Os autores argumentam que a atual compreensão de como o código evoluiu é imperfeita porque se baseia em experiências laboratoriais enganadoras e não em provas evolutivas. Por exemplo, uma das pedras angulares dos pontos de vista convencionais sobre a evolução do código genético assenta na famosa experiência de Urey-Miller de 1952, que tentou simular as condições na Terra primitiva que provavelmente testemunharam a origem da vida.
Embora valiosa na demonstração de que a matéria não viva podia dar origem aos blocos de construção da vida, incluindo aminoácidos, através de reacções químicas simples, as implicações da experiência foram postas em causa. Por exemplo, não produziu quaisquer aminoácidos contendo enxofre, apesar de o elemento ser abundante na Terra primitiva. Como resultado, acredita-se que os aminoácidos sulfúricos se juntaram ao código muito mais tarde. No entanto, o resultado não é surpreendente, considerando que o enxofre foi omitido dos ingredientes da experiência.
De acordo com o coautor Dante Lauretta, Regents Professor of Planetary Science and Cosmochemistry at the U of A Lunar and Planetary Laboratory, a natureza rica em enxofre dos primórdios da vida oferece perspetivas para a astrobiologia, particularmente na compreensão da potencial habitabilidade e bioassinaturas de ambientes extraterrestres.
“Em mundos como Marte, Enceladus e Europa, onde os compostos de enxofre são predominantes, isso poderia informar a nossa busca por vida, destacando ciclos biogeoquímicos análogos ou metabolismos microbianos. Essas percepções podem refinar o que procuramos nas bioassinaturas, ajudando na deteção de formas de vida que prosperam em produtos químicos ricos em enxofre ou análogos além da Terra.”
A equipa utilizou um novo método para analisar sequências de amino ao longo da árvore da vida, até ao último antepassado comum universal, ou LUCA, uma população hipotética de organismos que viveu há cerca de 4 mil milhões de anos e que representa o antepassado comum de toda a vida atual na Terra.

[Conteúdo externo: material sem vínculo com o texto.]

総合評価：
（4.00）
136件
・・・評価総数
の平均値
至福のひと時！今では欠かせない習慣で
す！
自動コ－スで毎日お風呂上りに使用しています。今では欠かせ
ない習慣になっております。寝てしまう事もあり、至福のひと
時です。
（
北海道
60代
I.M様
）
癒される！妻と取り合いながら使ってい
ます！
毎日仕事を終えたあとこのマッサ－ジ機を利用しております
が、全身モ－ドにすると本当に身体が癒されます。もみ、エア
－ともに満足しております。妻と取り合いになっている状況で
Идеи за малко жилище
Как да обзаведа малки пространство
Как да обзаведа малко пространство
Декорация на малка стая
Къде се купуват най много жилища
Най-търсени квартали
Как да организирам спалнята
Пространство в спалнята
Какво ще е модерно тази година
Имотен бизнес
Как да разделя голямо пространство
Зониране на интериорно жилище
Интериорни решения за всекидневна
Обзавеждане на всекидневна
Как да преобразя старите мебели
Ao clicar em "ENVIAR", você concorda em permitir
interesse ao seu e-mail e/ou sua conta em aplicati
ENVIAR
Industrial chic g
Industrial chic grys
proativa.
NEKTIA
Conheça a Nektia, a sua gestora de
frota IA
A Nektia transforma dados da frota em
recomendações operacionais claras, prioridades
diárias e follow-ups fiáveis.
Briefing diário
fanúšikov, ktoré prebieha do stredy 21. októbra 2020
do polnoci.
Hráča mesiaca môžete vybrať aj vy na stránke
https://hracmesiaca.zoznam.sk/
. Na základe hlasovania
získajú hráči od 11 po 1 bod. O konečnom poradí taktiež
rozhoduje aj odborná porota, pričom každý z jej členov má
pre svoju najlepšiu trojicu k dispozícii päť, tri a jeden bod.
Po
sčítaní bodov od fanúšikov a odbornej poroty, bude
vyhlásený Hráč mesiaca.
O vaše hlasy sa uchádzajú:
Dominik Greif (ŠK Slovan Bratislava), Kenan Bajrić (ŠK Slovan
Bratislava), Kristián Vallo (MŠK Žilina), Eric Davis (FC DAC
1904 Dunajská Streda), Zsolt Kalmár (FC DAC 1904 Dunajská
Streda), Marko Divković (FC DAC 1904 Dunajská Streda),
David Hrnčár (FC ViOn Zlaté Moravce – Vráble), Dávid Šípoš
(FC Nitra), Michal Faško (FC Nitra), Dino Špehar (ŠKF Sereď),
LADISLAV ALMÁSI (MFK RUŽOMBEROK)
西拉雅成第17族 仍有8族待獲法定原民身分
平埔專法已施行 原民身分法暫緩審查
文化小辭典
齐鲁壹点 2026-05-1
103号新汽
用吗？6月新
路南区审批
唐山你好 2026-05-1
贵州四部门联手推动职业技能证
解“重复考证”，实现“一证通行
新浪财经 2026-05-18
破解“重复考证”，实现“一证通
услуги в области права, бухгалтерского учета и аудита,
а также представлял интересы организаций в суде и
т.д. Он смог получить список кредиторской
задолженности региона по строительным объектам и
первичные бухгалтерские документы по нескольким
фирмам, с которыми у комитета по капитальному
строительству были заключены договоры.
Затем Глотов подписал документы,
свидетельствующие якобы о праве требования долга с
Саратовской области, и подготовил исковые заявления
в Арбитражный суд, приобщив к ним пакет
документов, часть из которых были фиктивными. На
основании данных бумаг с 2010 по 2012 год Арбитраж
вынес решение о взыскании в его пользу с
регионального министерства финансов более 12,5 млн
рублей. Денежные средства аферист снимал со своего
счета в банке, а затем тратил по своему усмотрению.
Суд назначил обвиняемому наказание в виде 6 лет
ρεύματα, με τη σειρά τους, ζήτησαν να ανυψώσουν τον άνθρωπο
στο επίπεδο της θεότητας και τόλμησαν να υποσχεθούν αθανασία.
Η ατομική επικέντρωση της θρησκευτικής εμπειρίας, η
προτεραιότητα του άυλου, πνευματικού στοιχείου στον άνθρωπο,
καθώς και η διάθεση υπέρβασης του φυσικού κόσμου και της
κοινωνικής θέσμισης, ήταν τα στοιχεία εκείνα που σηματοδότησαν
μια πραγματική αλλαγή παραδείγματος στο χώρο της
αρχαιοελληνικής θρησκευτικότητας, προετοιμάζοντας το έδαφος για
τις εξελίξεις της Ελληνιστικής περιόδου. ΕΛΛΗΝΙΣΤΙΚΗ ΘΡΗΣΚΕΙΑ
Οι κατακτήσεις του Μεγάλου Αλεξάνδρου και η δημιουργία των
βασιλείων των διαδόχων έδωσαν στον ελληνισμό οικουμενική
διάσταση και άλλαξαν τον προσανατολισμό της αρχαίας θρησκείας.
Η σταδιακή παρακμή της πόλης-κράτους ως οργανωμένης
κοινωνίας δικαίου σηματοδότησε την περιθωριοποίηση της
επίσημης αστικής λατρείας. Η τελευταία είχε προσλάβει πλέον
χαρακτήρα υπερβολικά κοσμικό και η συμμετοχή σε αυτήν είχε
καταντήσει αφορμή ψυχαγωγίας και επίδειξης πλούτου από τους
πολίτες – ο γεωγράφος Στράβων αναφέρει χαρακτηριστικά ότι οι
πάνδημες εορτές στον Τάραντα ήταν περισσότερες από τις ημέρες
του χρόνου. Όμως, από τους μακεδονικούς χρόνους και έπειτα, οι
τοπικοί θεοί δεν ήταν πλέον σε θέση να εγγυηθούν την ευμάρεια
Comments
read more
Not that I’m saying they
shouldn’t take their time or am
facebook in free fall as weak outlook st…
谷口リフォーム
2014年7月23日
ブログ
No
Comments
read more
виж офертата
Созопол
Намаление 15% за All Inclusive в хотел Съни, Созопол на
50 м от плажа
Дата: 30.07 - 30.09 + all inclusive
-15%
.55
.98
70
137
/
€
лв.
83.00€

Ao contrário de estudos anteriores, que utilizaram sequências completas de proteínas, Sawsan Wehbi e o seu grupo centraram-se nos domínios das proteínas, ou seja, em pequenos trechos de aminoácidos.
“Se pensarmos que a proteína é um carro, um domínio é como uma roda”, disse Sawsan Wehbi. “É uma peça que pode ser utilizada em muitos carros diferentes, e as rodas existem há muito mais tempo do que os carros.”
Para saber quando é que um aminoácido específico foi provavelmente recrutado para o código genético, os investigadores utilizaram ferramentas de análise de dados estatísticos para comparar o enriquecimento de cada aminoácido individual em sequências de proteínas que remontam ao LUCA, e ainda mais atrás no tempo. Um aminoácido que aparece preferencialmente em sequências antigas foi provavelmente incorporado desde o início. Por outro lado, as sequências de LUCA estão esgotadas em aminoácidos que foram recrutados mais tarde, mas que se tornaram disponíveis na altura em que surgiram sequências de proteínas menos antigas.
A equipa identificou mais de 400 famílias de sequências que remontam a LUCA. Mais de 100 delas tiveram origem ainda mais cedo e já se tinham diversificado antes de LUCA. Estas acabaram por conter mais aminoácidos com estruturas de anéis aromáticos, como o triptofano e a tirosina, apesar de estes aminoácidos terem sido acrescentados tardiamente ao nosso código. “Isto dá pistas sobre outros códigos genéticos que vieram antes do nosso e que desapareceram no abismo do tempo geológico”.